PROBLEM DESCRIPTION: Comb the records below for the string "deadline" and copy each line where it turns up.

SOURCE RECORDS:
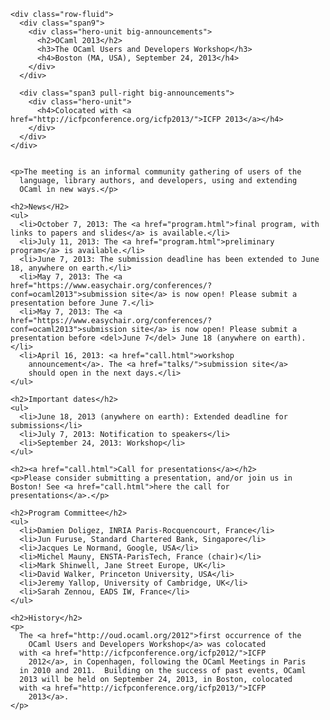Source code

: <!DOCTYPE html PUBLIC "-//W3C//DTD XHTML 1.0 Strict//EN"
          "http://www.w3.org/TR/xhtml1/DTD/xhtml1-strict.dtd">
<html xmlns="http://www.w3.org/1999/xhtml">
  <head>
    <meta content="IE=8" http-equiv="X-UA-Compatible"/>
    <meta content="text/html; charset=utf-8" http-equiv="Content-Type"/>
    <title>OCaml 2013</title>
  </head>
  <body>
    
    <div class="row-fluid">
      <div class="span9">
        <div class="hero-unit big-announcements">
          <h2>OCaml 2013</h2>
          <h3>The OCaml Users and Developers Workshop</h3>
          <h4>Boston (MA, USA), September 24, 2013</h4>
        </div>
      </div>

      <div class="span3 pull-right big-announcements">
        <div class="hero-unit">
          <h4>Colocated with <a href="http://icfpconference.org/icfp2013/">ICFP 2013</a></h4>
        </div>
      </div>
    </div>


    <p>The meeting is an informal community gathering of users of the
      language, library authors, and developers, using and extending
      OCaml in new ways.</p>

    <h2>News</H2>
    <ul>
      <li>October 7, 2013: The <a href="program.html">final program, with links to papers and slides</a> is available.</li>
      <li>July 11, 2013: The <a href="program.html">preliminary program</a> is available.</li>
      <li>June 7, 2013: The submission deadline has been extended to June 18, anywhere on earth.</li>
      <li>May 7, 2013: The <a href="https://www.easychair.org/conferences/?conf=ocaml2013">submission site</a> is now open! Please submit a presentation before June 7.</li>
      <li>May 7, 2013: The <a href="https://www.easychair.org/conferences/?conf=ocaml2013">submission site</a> is now open! Please submit a presentation before <del>June 7</del> June 18 (anywhere on earth).</li>
      <li>April 16, 2013: <a href="call.html">workshop
        announcement</a>. The <a href="talks/">submission site</a>
        should open in the next days.</li>
    </ul>
    
    <h2>Important dates</h2>
    <ul>
      <li>June 18, 2013 (anywhere on earth): Extended deadline for submissions</li>
      <li>July 7, 2013: Notification to speakers</li>
      <li>September 24, 2013: Workshop</li>
    </ul>

    <h2><a href="call.html">Call for presentations</a></h2>
    <p>Please consider submitting a presentation, and/or join us in
    Boston! See <a href="call.html">here the call for
    presentations</a>.</p>

    <h2>Program Committee</h2>
    <ul>
      <li>Damien Doligez, INRIA Paris-Rocquencourt, France</li>
      <li>Jun Furuse, Standard Chartered Bank, Singapore</li>
      <li>Jacques Le Normand, Google, USA</li>
      <li>Michel Mauny, ENSTA-ParisTech, France (chair)</li>
      <li>Mark Shinwell, Jane Street Europe, UK</li>
      <li>David Walker, Princeton University, USA</li>
      <li>Jeremy Yallop, University of Cambridge, UK</li>
      <li>Sarah Zennou, EADS IW, France</li>
    </ul>

    <h2>History</h2>
    <p>
      The <a href="http://oud.ocaml.org/2012">first occurrence of the
        OCaml Users and Developers Workshop</a> was colocated
      with <a href="http://icfpconference.org/icfp2012/">ICFP
        2012</a>, in Copenhagen, following the OCaml Meetings in Paris
      in 2010 and 2011.  Building on the success of past events, OCaml
      2013 will be held on September 24, 2013, in Boston, colocated
      with <a href="http://icfpconference.org/icfp2013/">ICFP
        2013</a>.
    </p>
  </body>
</html>

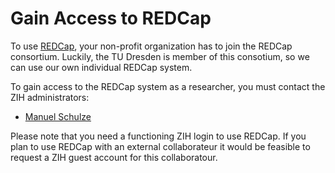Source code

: # Gain Access to REDCap

To use [REDCap](https://www.project-redcap.org/), your non-profit organization has to join the REDCap consortium. Luckily, the TU Dresden is member of this consotium, so we can use our own individual REDCap system.

To gain access to the REDCap system as a researcher, you must contact the ZIH administrators:

- [Manuel Schulze](mailto:manuel.schulze@tu-dresden.de)

Please note that you need a functioning ZIH login to use REDCap. If you plan to use REDCap with an external collaborateur it would be feasible to request a ZIH guest account for this collaboratour.
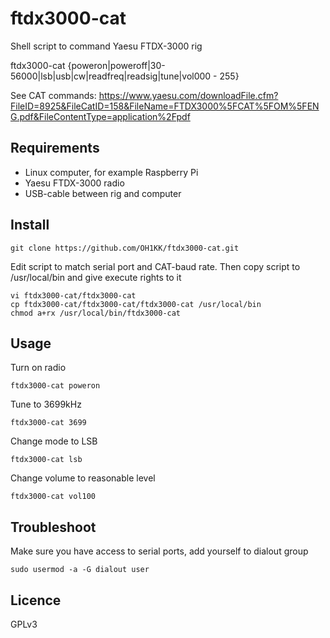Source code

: # ftdx3000-cat
Shell script to command Yaesu FTDX-3000 rig

ftdx3000-cat  {poweron|poweroff|30-56000|lsb|usb|cw|readfreq|readsig|tune|vol000 - 255}

See CAT commands: https://www.yaesu.com/downloadFile.cfm?FileID=8925&FileCatID=158&FileName=FTDX3000%5FCAT%5FOM%5FENG.pdf&FileContentType=application%2Fpdf

## Requirements

* Linux computer, for example Raspberry Pi
* Yaesu FTDX-3000 radio
* USB-cable between rig and computer

## Install

    git clone https://github.com/OH1KK/ftdx3000-cat.git

Edit script to match serial port and CAT-baud rate. Then copy script to /usr/local/bin and give execute rights to it

    vi ftdx3000-cat/ftdx3000-cat 
    cp ftdx3000-cat/ftdx3000-cat/ftdx3000-cat /usr/local/bin
    chmod a+rx /usr/local/bin/ftdx3000-cat

## Usage

Turn on radio

    ftdx3000-cat poweron

Tune to 3699kHz

    ftdx3000-cat 3699

Change mode to LSB

    ftdx3000-cat lsb
   
Change volume to reasonable level

    ftdx3000-cat vol100

## Troubleshoot

Make sure you have access to serial ports, add yourself to dialout group

    sudo usermod -a -G dialout user
   
## Licence

GPLv3
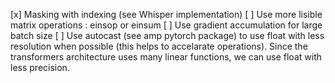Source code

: [x] Masking with indexing (see Whisper implementation)
[ ] Use more lisible matrix operations : einsop or einsum
[ ] Use gradient accumulation for large batch size
[ ] Use autocast (see amp pytorch package) to use float with less resolution
when possible (this helps to accelarate operations). Since the transformers architecture uses many linear functions, we can use float with less precision.
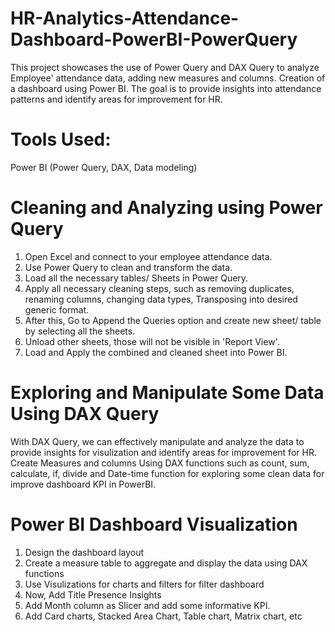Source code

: # HR-Analytics-Attendance-Dashboard-PowerBI-PowerQuery
This project showcases the use of Power Query and DAX Query to analyze Employee' attendance data, adding new measures and columns. Creation of a dashboard using Power BI. 
The goal is to provide insights into attendance patterns and identify areas for improvement for HR.

# Tools Used: 
Power BI (Power Query, DAX, Data modeling)

# Cleaning and Analyzing using Power Query
1.	Open Excel and connect to your employee attendance data.
2.	Use Power Query to clean and transform the data.
3.	Load all the necessary tables/ Sheets in Power Query.
4.	Apply all necessary cleaning steps, such as removing duplicates, renaming columns, changing data types, Transposing into desired generic format.
5.	After this, Go to Append the Queries option and create new sheet/ table by selecting all the sheets.
6.	Unload other sheets, those will not be visible in 'Report View'.
7.	Load and Apply the combined and cleaned sheet into Power BI.
  

# Exploring and Manipulate Some Data Using DAX Query
With DAX Query, we can effectively manipulate and analyze the data to provide insights for visulization and identify areas for improvement for HR.
Create Measures and columns Using DAX functions such as count, sum, calculate, if, divide and Date-time function for exploring some clean data for improve dashboard KPI in PowerBI.
 

# Power BI Dashboard Visualization
1.	Design the dashboard layout
2.	Create a measure table to aggregate and display the data using DAX functions
3.	Use Visulizations for charts and filters for filter dashboard
4.	Now, Add Title Presence Insights
5.	Add Month column as Slicer and add some informative KPI.
6.	Add Card charts, Stacked Area Chart, Table chart, Matrix chart, etc


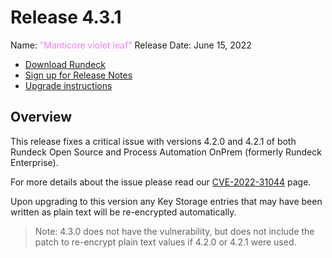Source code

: # Release 4.3.1

Name: <span style="color: violet"><span class="glyphicon glyphicon-leaf"></span> "Manticore violet leaf"</span>
Release Date: June 15, 2022

- [Download Rundeck](https://download.rundeck.com/)
- [Sign up for Release Notes](https://www.rundeck.com/release-notes-signup)
- [Upgrade instructions](/upgrading/)

## Overview

This release fixes a critical issue with versions 4.2.0 and 4.2.1 of both Rundeck Open Source and Process Automation OnPrem (formerly Rundeck Enterprise).

For more details about the issue please read our [CVE-2022-31044](/history/CVEs/CVE-2022-31044.md) page.

Upon upgrading to this version any Key Storage entries that may have been written as plain text will be re-encrypted automatically.

> Note: 4.3.0 does not have the vulnerability, but does not include the patch to re-encrypt plain text values if 4.2.0 or 4.2.1 were used.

ANSWER BOX:
      <li>June 7, 2013: The submission deadline has been extended to June 18, anywhere on earth.</li>
      <li>June 18, 2013 (anywhere on earth): Extended deadline for submissions</li>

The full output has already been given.